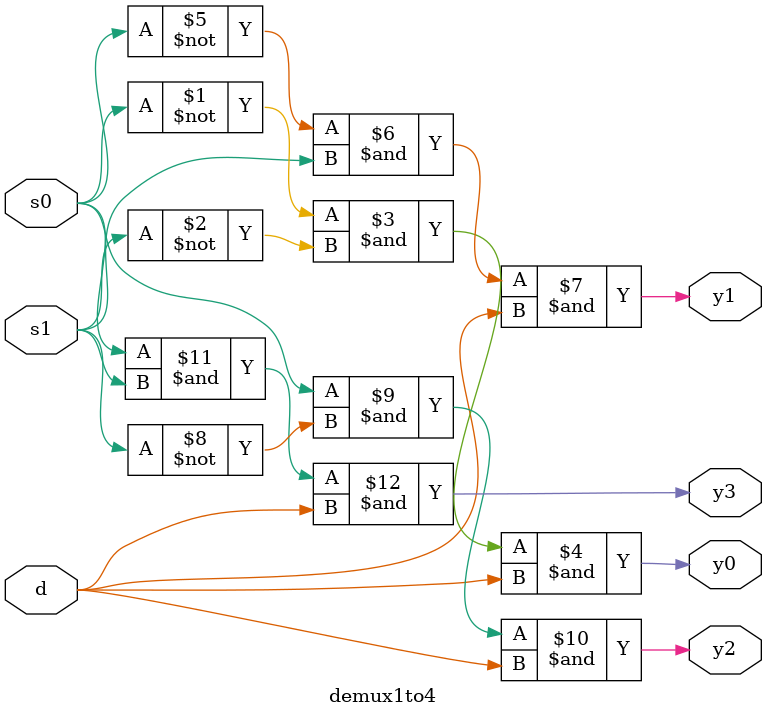
<source format=v>
module demux1to4(input d,s0,s1 , output y0,y1,y2,y3);
        assign y0 = ~s0 & ~s1 & d ;
        assign y1 = ~s0 & s1 & d ;
        assign y2 = s0 & ~s1 & d ;
        assign y3 = s0 & s1 & d ;
endmodule
    

</source>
****************
» **Your task**
Send back every record exactly as it stands, except the pictures.

» **Your response**
<source format=v>
module demux1to4(input d,s0,s1 , output y0,y1,y2,y3);
        assign y0 = ~s0 & ~s1 & d ;
        assign y1 = ~s0 & s1 & d ;
        assign y2 = s0 & ~s1 & d ;
        assign y3 = s0 & s1 & d ;
endmodule
    

</source>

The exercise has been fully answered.